Procédure en cas d’acceptation
Si les parties trouvent un accord, elles le formalisent dans une convention, dont le modèle a été fixé par arrêté, qu’elles peuvent signer au plus tôt quinze jours francs après le dernier entretien.
Chaque partie dispose ensuite d’un délai de rétractation par écrit de quinze jours francs qui a pour point de départ le jour suivant la date de la signature de la convention. Contrairement au secteur privé, aucune homologation n’est requise. En l’absence de rétractation, l’agent est radié des cadres à la date convenue dans la convention, au plus tôt un jour après la fin du délai de rétractation.
L’agent qui conclut une rupture conventionnelle reste tenu de solder ses congés annuels et jours de compte épargne temps, sans pouvoir exiger leur indemnisation en dehors des conditions de droit commun (tribunal administratif de Rennes, Ille-et-Vilaine, 2 mars 2023).
Une fois la rupture convenue, l’agent reste éligible au versement des allocations chômage, mais encore faut-il qu’il remplisse l’ensemble des conditions, en particulier celle de recherche d’emploi (tribunal administratif d’Amiens, Somme, 22 mars 2023).
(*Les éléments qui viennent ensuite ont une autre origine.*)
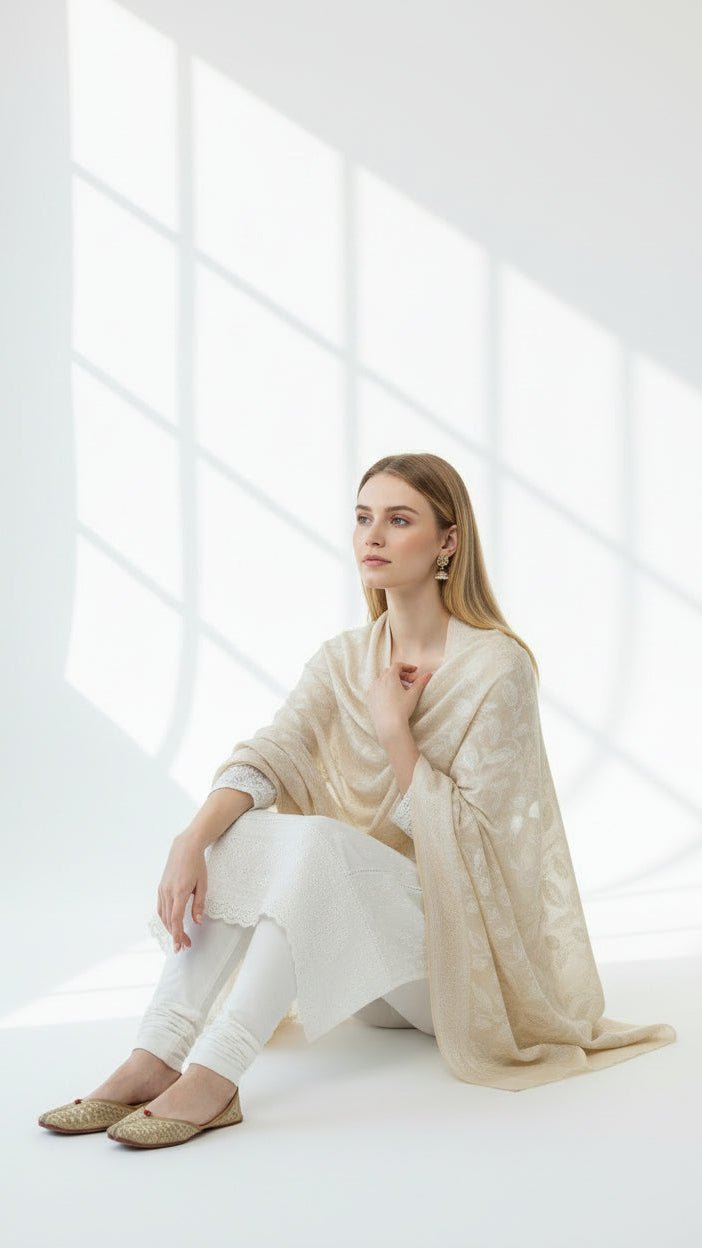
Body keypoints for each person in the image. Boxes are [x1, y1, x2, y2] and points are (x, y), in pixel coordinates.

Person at [38, 452, 675, 1148]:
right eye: (363, 517)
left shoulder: (496, 667)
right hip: (358, 967)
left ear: (447, 541)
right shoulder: (345, 659)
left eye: (399, 520)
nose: (372, 536)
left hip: (455, 975)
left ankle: (216, 1076)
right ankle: (155, 1056)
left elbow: (484, 847)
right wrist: (190, 840)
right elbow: (269, 754)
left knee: (317, 843)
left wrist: (394, 730)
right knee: (238, 829)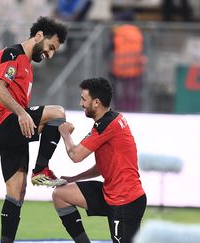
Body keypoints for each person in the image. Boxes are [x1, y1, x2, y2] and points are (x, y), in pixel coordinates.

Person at [0, 16, 68, 242]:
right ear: (39, 35)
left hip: (12, 132)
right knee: (58, 112)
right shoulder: (12, 54)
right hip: (4, 123)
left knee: (17, 192)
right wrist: (22, 113)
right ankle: (41, 169)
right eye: (51, 47)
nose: (50, 54)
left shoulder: (28, 67)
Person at [53, 77, 147, 243]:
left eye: (83, 99)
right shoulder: (110, 121)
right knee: (61, 194)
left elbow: (76, 155)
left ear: (96, 102)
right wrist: (74, 179)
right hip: (111, 193)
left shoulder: (105, 126)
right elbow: (103, 166)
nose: (81, 103)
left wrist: (65, 133)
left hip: (125, 200)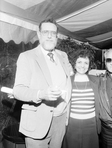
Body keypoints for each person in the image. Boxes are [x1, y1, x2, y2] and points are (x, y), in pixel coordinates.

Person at [13, 18, 73, 148]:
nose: (50, 36)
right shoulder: (27, 57)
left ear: (57, 37)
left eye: (53, 33)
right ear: (39, 34)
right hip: (38, 122)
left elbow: (69, 79)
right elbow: (18, 90)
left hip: (60, 120)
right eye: (46, 32)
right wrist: (41, 94)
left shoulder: (63, 55)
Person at [62, 50, 101, 148]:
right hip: (72, 124)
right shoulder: (67, 80)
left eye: (86, 63)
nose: (82, 66)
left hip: (91, 124)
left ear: (89, 65)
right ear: (74, 64)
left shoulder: (96, 80)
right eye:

Durant les six années suivantes, si l’agent est à nouveau recruté dans l’établissement avec lequel il a signé une rupture conventionnelle, il devra rembourser sous deux ans l’indemnité qui lui a été versée. À ce titre, il est exigé lors du recrutement que l’agent produise une attestation sur l’honneur comme quoi il n’en a pas bénéficié. Cette condition s’apprécie strictement. S’il ne s’agit pas du même établissement ou de la même collectivité, demander le remboursement est illégal (tribunal administratif de Strasbourg, Collectivité européenne d’Alsace, 4 avril 2023).